▶ _WORK REQUIRED_
Each line from the start of the data below through the one containing "(2,3) α0∗∗01 = 1.233, α0∗∗10" must be reproduced exactly.

**** DATA SHOWN

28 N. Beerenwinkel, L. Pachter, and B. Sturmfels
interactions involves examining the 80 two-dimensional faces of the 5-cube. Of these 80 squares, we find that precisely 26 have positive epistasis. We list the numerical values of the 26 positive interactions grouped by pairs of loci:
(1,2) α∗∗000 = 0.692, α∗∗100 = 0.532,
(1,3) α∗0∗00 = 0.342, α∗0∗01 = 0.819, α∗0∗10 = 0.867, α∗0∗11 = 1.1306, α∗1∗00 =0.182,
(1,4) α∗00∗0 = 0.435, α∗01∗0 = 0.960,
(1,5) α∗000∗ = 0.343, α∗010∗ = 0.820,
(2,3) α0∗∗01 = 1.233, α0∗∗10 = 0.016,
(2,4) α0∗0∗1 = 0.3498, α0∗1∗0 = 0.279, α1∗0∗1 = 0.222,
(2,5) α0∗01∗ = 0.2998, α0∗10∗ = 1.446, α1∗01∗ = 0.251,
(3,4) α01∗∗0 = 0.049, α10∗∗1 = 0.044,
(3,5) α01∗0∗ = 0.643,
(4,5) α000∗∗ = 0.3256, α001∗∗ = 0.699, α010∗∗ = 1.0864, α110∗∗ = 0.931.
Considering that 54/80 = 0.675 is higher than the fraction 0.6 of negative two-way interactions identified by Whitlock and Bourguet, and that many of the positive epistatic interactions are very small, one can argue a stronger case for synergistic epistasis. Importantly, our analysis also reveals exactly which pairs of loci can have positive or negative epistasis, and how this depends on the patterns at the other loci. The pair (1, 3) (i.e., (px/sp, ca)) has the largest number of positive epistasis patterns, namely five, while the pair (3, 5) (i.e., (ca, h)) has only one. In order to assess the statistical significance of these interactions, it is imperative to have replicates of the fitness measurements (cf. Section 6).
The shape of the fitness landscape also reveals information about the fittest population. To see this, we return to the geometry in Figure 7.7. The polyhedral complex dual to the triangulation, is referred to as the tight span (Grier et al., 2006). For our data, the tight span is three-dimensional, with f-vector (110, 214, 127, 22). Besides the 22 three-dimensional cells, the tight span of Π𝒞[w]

********

▶ _RESULT OF THIS EXERCISE_
28 N. Beerenwinkel, L. Pachter, and B. Sturmfels
interactions involves examining the 80 two-dimensional faces of the 5-cube. Of these 80 squares, we find that precisely 26 have positive epistasis. We list the numerical values of the 26 positive interactions grouped by pairs of loci:
(1,2) α∗∗000 = 0.692, α∗∗100 = 0.532,
(1,3) α∗0∗00 = 0.342, α∗0∗01 = 0.819, α∗0∗10 = 0.867, α∗0∗11 = 1.1306, α∗1∗00 =0.182,
(1,4) α∗00∗0 = 0.435, α∗01∗0 = 0.960,
(1,5) α∗000∗ = 0.343, α∗010∗ = 0.820,
(2,3) α0∗∗01 = 1.233, α0∗∗10 = 0.016,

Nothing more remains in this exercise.